"Baik," Ghea mendengus.Â
Dia mengetukkan satu kata itu dan mengerutkan kening.Â
Ini bukanlah apa yang ada dalam pikirannya ketika Mahiwal mengajaknya berkencan setelah ujian terakhir mata kuliah Shakespeare's Works selesai. Minggu depan tanggal satu tahun sejak mereka bersama, dan sejauh ini, semuanya biasa saja. Seolah kuliah belum cukup membingungkan, Mahiwal Linukh masih menjadi misteri yang belum ia pecahkan. Sebagai Mahasiswa Jurusan Teknik Nuklir, Mahiwal melihat dunia melalui kacamatanya sendiri, tetapi Ghea harus mengakui bahwa ini adalah salah satu hal yang paling dia sukai dari dirinya.
Apa yang kamu pikirkan?
Ghea meraba-raba terjemahannya dan perlahan menjawab sambil mengamati lembar contekan. Betapa bodohnya kamu.
Kurasa maksudmu mempesona.
Tentu saja, konyolnya aku.Â
Ghea tersenyum, memikirkan rambut Mahiwal yang selalu acak-acakan dan kecintaannya yang aneh pada angka. Suatu hari nanti, Ghea akan meyakinkannya untuk meninggalkan buku-buku itu dan melakukan satu atau dua petualangan yang sebenarnya. Coret saja daftar film James Bond jika gaya spionease ini merupakan indikasinya, tetapi selama Ghea bisa menghabiskan waktu bersama Mahiwal, dia tidak mengeluh.

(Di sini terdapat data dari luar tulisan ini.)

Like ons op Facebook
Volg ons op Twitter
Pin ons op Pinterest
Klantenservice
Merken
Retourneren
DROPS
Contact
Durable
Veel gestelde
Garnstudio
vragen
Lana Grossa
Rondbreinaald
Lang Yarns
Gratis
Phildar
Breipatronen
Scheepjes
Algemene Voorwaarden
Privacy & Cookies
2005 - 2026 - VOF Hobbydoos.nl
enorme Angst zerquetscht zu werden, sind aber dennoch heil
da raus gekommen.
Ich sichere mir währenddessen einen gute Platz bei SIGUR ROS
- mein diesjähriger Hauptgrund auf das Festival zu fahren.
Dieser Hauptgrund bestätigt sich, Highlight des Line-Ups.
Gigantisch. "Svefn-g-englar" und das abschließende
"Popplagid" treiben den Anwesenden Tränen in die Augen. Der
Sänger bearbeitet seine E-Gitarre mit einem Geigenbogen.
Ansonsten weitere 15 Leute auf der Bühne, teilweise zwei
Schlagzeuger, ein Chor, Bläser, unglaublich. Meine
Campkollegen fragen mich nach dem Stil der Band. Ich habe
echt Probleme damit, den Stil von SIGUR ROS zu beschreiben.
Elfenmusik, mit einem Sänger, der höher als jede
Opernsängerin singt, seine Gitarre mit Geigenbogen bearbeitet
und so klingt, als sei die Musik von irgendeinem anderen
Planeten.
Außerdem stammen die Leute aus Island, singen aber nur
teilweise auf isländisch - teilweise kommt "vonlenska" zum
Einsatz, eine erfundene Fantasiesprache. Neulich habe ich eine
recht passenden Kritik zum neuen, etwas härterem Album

Mahiwal menanyakan pertanyaan lain, tetapi Ghea menjawab dengan, Tidak. Giliranmu. Apa yang kamu pikirkan?
Ghea mempelajari perhitungan dan teori apa yang ada di kepala Mahiwal, bahkan jika itu berarti berkomunikasi melalui ketukan dan garukan di dinding.
Ketukan dan garukan dimulai lagi secara berurutan. Mata Ghea tidak bisa memindai buku mengikuti ketukan Mahiwal yang bertambah cepat. Tangannya mulai kram, dia menjatuhkan pensilnya karena frustrasi.